Advent is one of the power tools in our spiritual toolbox. It is used to soften our hearts, to sharpen our vision, and to open our minds to the wondrous possibilities of God in our world. This is necessary because we often close ourselves off from God as we become more consumed with our day-to-day existence. We somehow come to belief that everything that is important is in the here and now and that we have to do all that we can to grab the day for what it is worth.
Unfortunately, what we usually see and reach for are worldly goods and promises. We do not focus on the eternal because the world has caught our attention and distracted us from our heavenly goal. The world promises that it can provide joy and happiness and asks us why we should defer that joy and happiness when we can have it right away. Immediate gratification is the promise of the world and that often trumps the delayed gratification of heaven. Until.
That’s right. There’s that great big “until” staring us right in the eyes and reminding us that eternity is where we will be and not here on earth.

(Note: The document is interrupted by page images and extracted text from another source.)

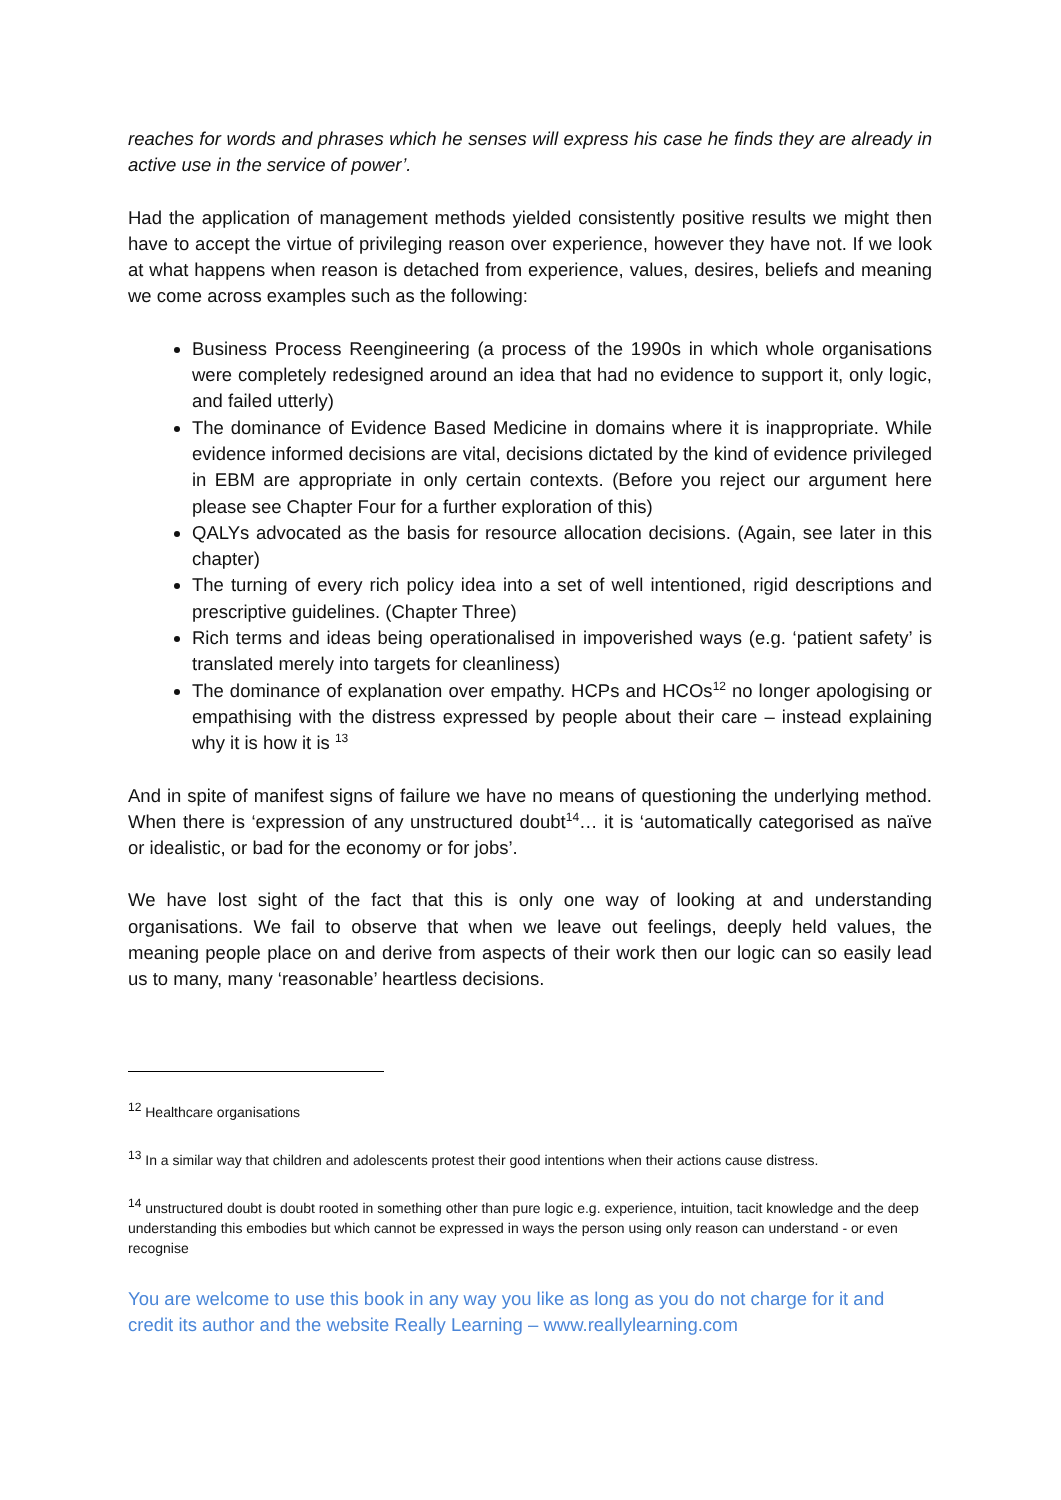reaches for words and phrases which he senses will express his case he finds they are already in active use in the service of power’.
Had the application of management methods yielded consistently positive results we might then have to accept the virtue of privileging reason over experience, however they have not. If we look at what happens when reason is detached from experience, values, desires, beliefs and meaning we come across examples such as the following:
Business Process Reengineering (a process of the 1990s in which whole organisations were completely redesigned around an idea that had no evidence to support it, only logic, and failed utterly)
The dominance of Evidence Based Medicine in domains where it is inappropriate. While evidence informed decisions are vital, decisions dictated by the kind of evidence privileged in EBM are appropriate in only certain contexts. (Before you reject our argument here please see Chapter Four for a further exploration of this)
QALYs advocated as the basis for resource allocation decisions. (Again, see later in this chapter)
The turning of every rich policy idea into a set of well intentioned, rigid descriptions and prescriptive guidelines. (Chapter Three)
Rich terms and ideas being operationalised in impoverished ways (e.g. ‘patient safety’ is translated merely into targets for cleanliness)
The dominance of explanation over empathy. HCPs and HCOs<sup>12</sup> no longer apologising or empathising with the distress expressed by people about their care – instead explaining why it is how it is <sup>13</sup>
And in spite of manifest signs of failure we have no means of questioning the underlying method. When there is ‘expression of any unstructured doubt<sup>14</sup>… it is ‘automatically categorised as naïve or idealistic, or bad for the economy or for jobs’.
We have lost sight of the fact that this is only one way of looking at and understanding organisations. We fail to observe that when we leave out feelings, deeply held values, the meaning people place on and derive from aspects of their work then our logic can so easily lead us to many, many ‘reasonable’ heartless decisions.
<sup>12</sup> Healthcare organisations
<sup>13</sup> In a similar way that children and adolescents protest their good intentions when their actions cause distress.
<sup>14</sup> unstructured doubt is doubt rooted in something other than pure logic e.g. experience, intuition, tacit knowledge and the deep understanding this embodies but which cannot be expressed in ways the person using only reason can understand - or even recognise
You are welcome to use this book in any way you like as long as you do not charge for it and credit its author and the website Really Learning – www.reallylearning.com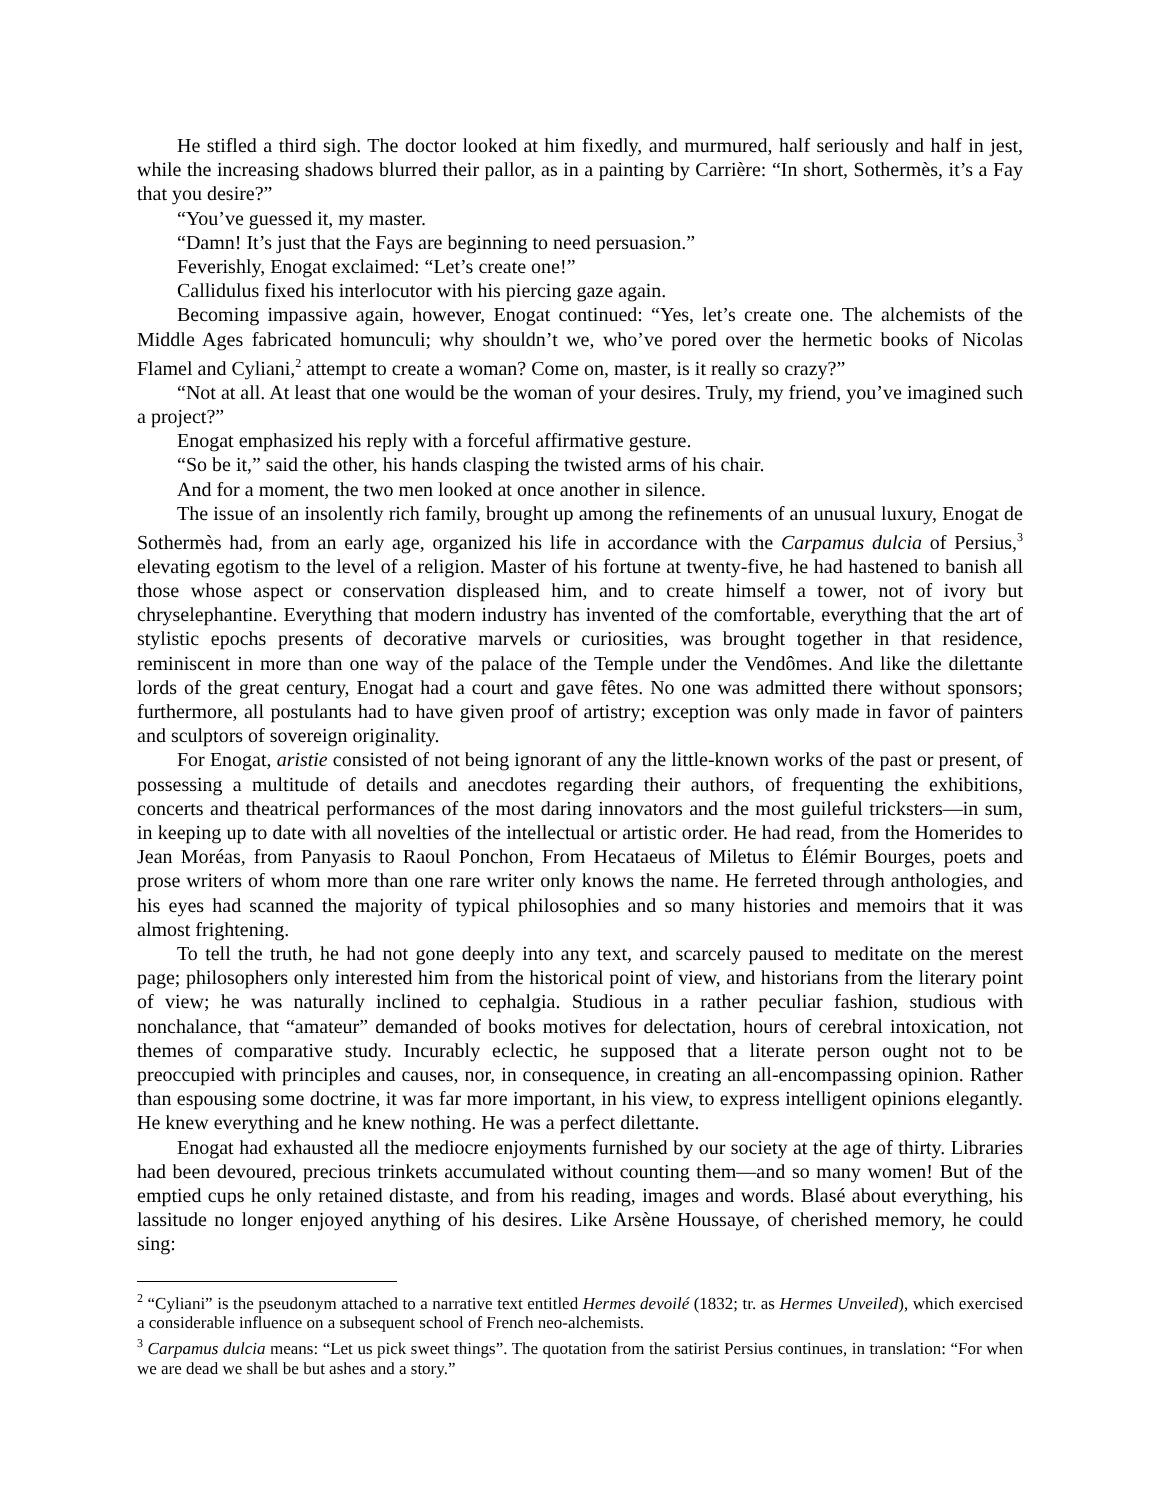He stifled a third sigh. The doctor looked at him fixedly, and murmured, half seriously and half in jest, while the increasing shadows blurred their pallor, as in a painting by Carrière: “In short, Sothermès, it’s a Fay that you desire?”
“You’ve guessed it, my master.
“Damn! It’s just that the Fays are beginning to need persuasion.”
Feverishly, Enogat exclaimed: “Let’s create one!”
Callidulus fixed his interlocutor with his piercing gaze again.
Becoming impassive again, however, Enogat continued: “Yes, let’s create one. The alchemists of the Middle Ages fabricated homunculi; why shouldn’t we, who’ve pored over the hermetic books of Nicolas Flamel and Cyliani,<sup>2</sup> attempt to create a woman? Come on, master, is it really so crazy?”
“Not at all. At least that one would be the woman of your desires. Truly, my friend, you’ve imagined such a project?”
Enogat emphasized his reply with a forceful affirmative gesture.
“So be it,” said the other, his hands clasping the twisted arms of his chair.
And for a moment, the two men looked at once another in silence.
The issue of an insolently rich family, brought up among the refinements of an unusual luxury, Enogat de Sothermès had, from an early age, organized his life in accordance with the Carpamus dulcia of Persius,<sup>3</sup> elevating egotism to the level of a religion. Master of his fortune at twenty-five, he had hastened to banish all those whose aspect or conservation displeased him, and to create himself a tower, not of ivory but chryselephantine. Everything that modern industry has invented of the comfortable, everything that the art of stylistic epochs presents of decorative marvels or curiosities, was brought together in that residence, reminiscent in more than one way of the palace of the Temple under the Vendômes. And like the dilettante lords of the great century, Enogat had a court and gave fêtes. No one was admitted there without sponsors; furthermore, all postulants had to have given proof of artistry; exception was only made in favor of painters and sculptors of sovereign originality.
For Enogat, aristie consisted of not being ignorant of any the little-known works of the past or present, of possessing a multitude of details and anecdotes regarding their authors, of frequenting the exhibitions, concerts and theatrical performances of the most daring innovators and the most guileful tricksters—in sum, in keeping up to date with all novelties of the intellectual or artistic order. He had read, from the Homerides to Jean Moréas, from Panyasis to Raoul Ponchon, From Hecataeus of Miletus to Élémir Bourges, poets and prose writers of whom more than one rare writer only knows the name. He ferreted through anthologies, and his eyes had scanned the majority of typical philosophies and so many histories and memoirs that it was almost frightening.
To tell the truth, he had not gone deeply into any text, and scarcely paused to meditate on the merest page; philosophers only interested him from the historical point of view, and historians from the literary point of view; he was naturally inclined to cephalgia. Studious in a rather peculiar fashion, studious with nonchalance, that “amateur” demanded of books motives for delectation, hours of cerebral intoxication, not themes of comparative study. Incurably eclectic, he supposed that a literate person ought not to be preoccupied with principles and causes, nor, in consequence, in creating an all-encompassing opinion. Rather than espousing some doctrine, it was far more important, in his view, to express intelligent opinions elegantly. He knew everything and he knew nothing. He was a perfect dilettante.
Enogat had exhausted all the mediocre enjoyments furnished by our society at the age of thirty. Libraries had been devoured, precious trinkets accumulated without counting them—and so many women! But of the emptied cups he only retained distaste, and from his reading, images and words. Blasé about everything, his lassitude no longer enjoyed anything of his desires. Like Arsène Houssaye, of cherished memory, he could sing:
<sup>2</sup> “Cyliani” is the pseudonym attached to a narrative text entitled Hermes devoilé (1832; tr. as Hermes Unveiled), which exercised a considerable influence on a subsequent school of French neo-alchemists.
<sup>3</sup> Carpamus dulcia means: “Let us pick sweet things”. The quotation from the satirist Persius continues, in translation: “For when we are dead we shall be but ashes and a story.”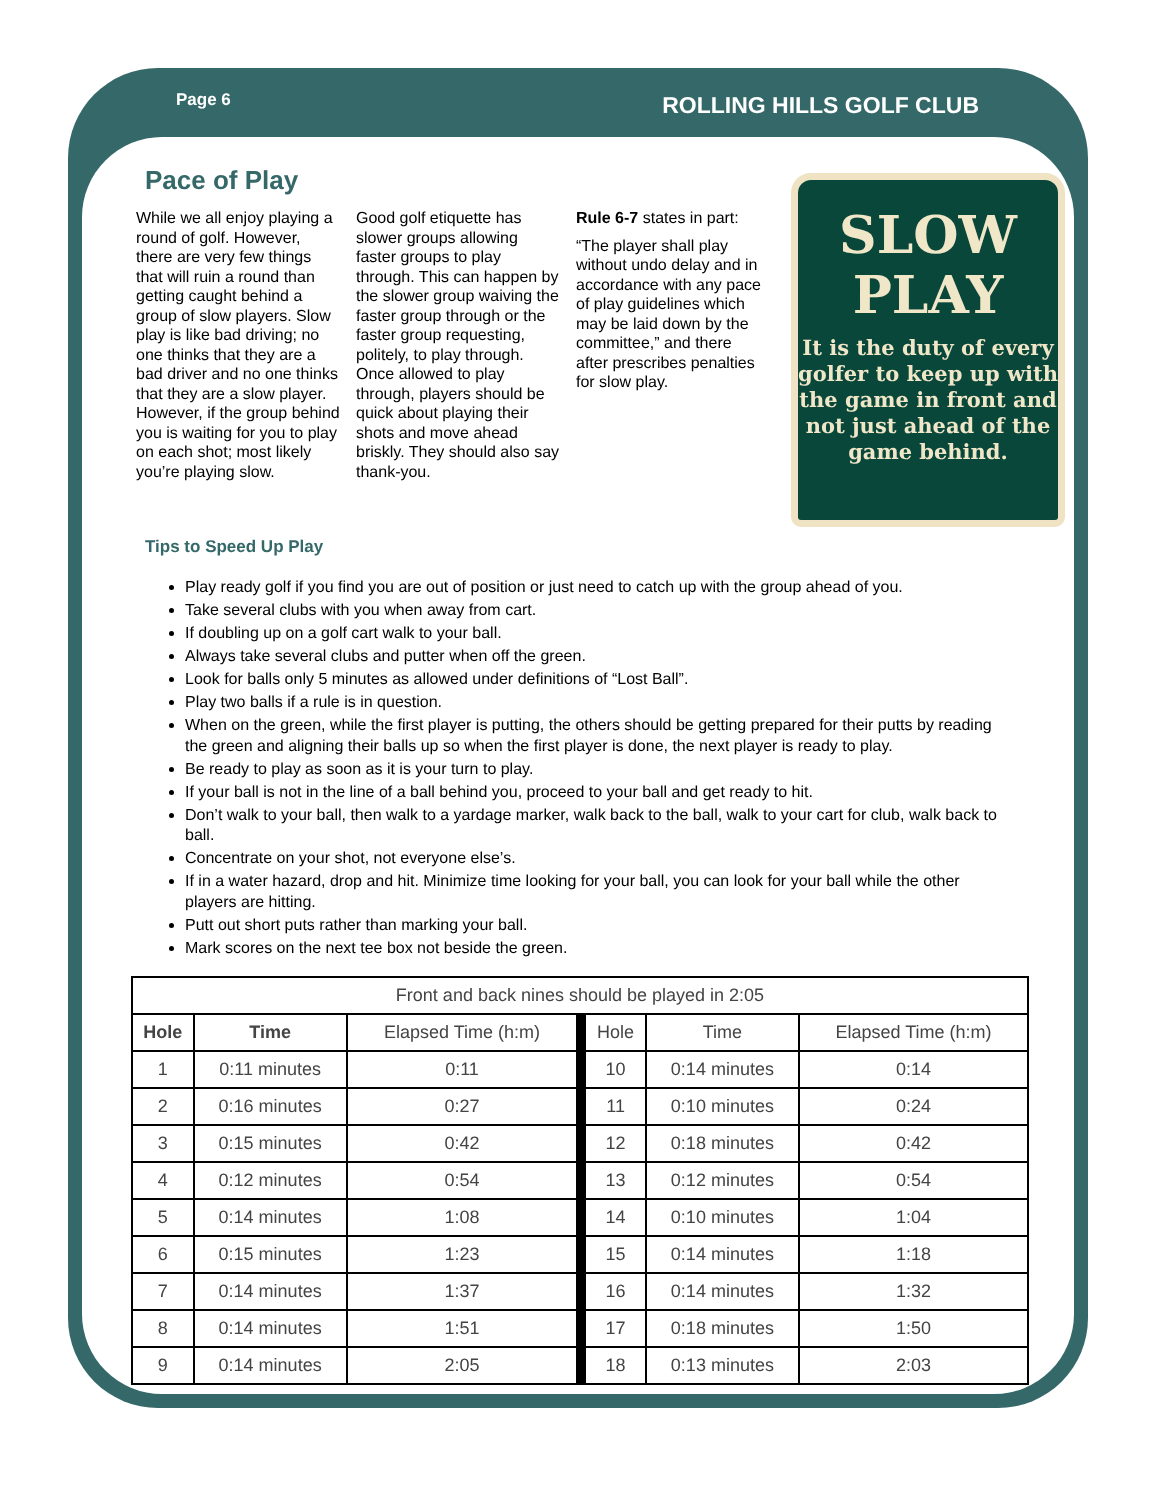Page 6
ROLLING HILLS GOLF CLUB
Pace of Play
While we all enjoy playing a round of golf. However, there are very few things that will ruin a round than getting caught behind a group of slow players. Slow play is like bad driving; no one thinks that they are a bad driver and no one thinks that they are a slow player. However, if the group behind you is waiting for you to play on each shot; most likely you’re playing slow.
Good golf etiquette has slower groups allowing faster groups to play through. This can happen by the slower group waiving the faster group through or the faster group requesting, politely, to play through. Once allowed to play through, players should be quick about playing their shots and move ahead briskly. They should also say thank-you.
Rule 6-7 states in part:
“The player shall play without undo delay and in accordance with any pace of play guidelines which may be laid down by the committee,” and there after prescribes penalties for slow play.
SLOW
PLAY
It is the duty of every golfer to keep up with the game in front and not just ahead of the game behind.
Tips to Speed Up Play
Play ready golf if you find you are out of position or just need to catch up with the group ahead of you.
Take several clubs with you when away from cart.
If doubling up on a golf cart walk to your ball.
Always take several clubs and putter when off the green.
Look for balls only 5 minutes as allowed under definitions of “Lost Ball”.
Play two balls if a rule is in question.
When on the green, while the first player is putting, the others should be getting prepared for their putts by reading the green and aligning their balls up so when the first player is done, the next player is ready to play.
Be ready to play as soon as it is your turn to play.
If your ball is not in the line of a ball behind you, proceed to your ball and get ready to hit.
Don’t walk to your ball, then walk to a yardage marker, walk back to the ball, walk to your cart for club, walk back to ball.
Concentrate on your shot, not everyone else’s.
If in a water hazard, drop and hit. Minimize time looking for your ball, you can look for your ball while the other players are hitting.
Putt out short puts rather than marking your ball.
Mark scores on the next tee box not beside the green.
| Front and back nines should be played in 2:05 | | | | | |
| Hole | Time | Elapsed Time (h:m) | Hole | Time | Elapsed Time (h:m) |
| 1 | 0:11 minutes | 0:11 | 10 | 0:14 minutes | 0:14 |
| 2 | 0:16 minutes | 0:27 | 11 | 0:10 minutes | 0:24 |
| 3 | 0:15 minutes | 0:42 | 12 | 0:18 minutes | 0:42 |
| 4 | 0:12 minutes | 0:54 | 13 | 0:12 minutes | 0:54 |
| 5 | 0:14 minutes | 1:08 | 14 | 0:10 minutes | 1:04 |
| 6 | 0:15 minutes | 1:23 | 15 | 0:14 minutes | 1:18 |
| 7 | 0:14 minutes | 1:37 | 16 | 0:14 minutes | 1:32 |
| 8 | 0:14 minutes | 1:51 | 17 | 0:18 minutes | 1:50 |
| 9 | 0:14 minutes | 2:05 | 18 | 0:13 minutes | 2:03 |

All of a sudden then, the promises of the world, no matter how great and glorious and immediate they may be, are nothing compared to an eternal reward that awaits the faithful.
The season of Advent calls us to repentance and reform. It does so in a different manner than Lent but it nonetheless reminds us that we must set aside the things that keep us from God if we are to be prepared for the celebration of Christmas as well as for the time when our Lord, Jesus Christ, comes again. That Second Coming will be a moment of great glory and triumph for the faithful and a moment of dread and terror for those who have rejected God and put their hopes entirely in the world.
Can you imagine what it will feel like to see all that you had treasured and anchored your life upon come tumbling down? I don’t even want to think about that. I’d rather focus on the glory that awaits us all. However, if I am to hope for that glory, I have to do something about the way I life my faith here and now. Advent is a time of waiting and preparation. May your waiting be filled with expectant joy and your preparation draw you closer to God this day.
FAITH ACTION: As tasks increase in order to prepare for the upcoming holiday, make sure to continue the reformation of your heart in preparation for the Holy Day of Christmas.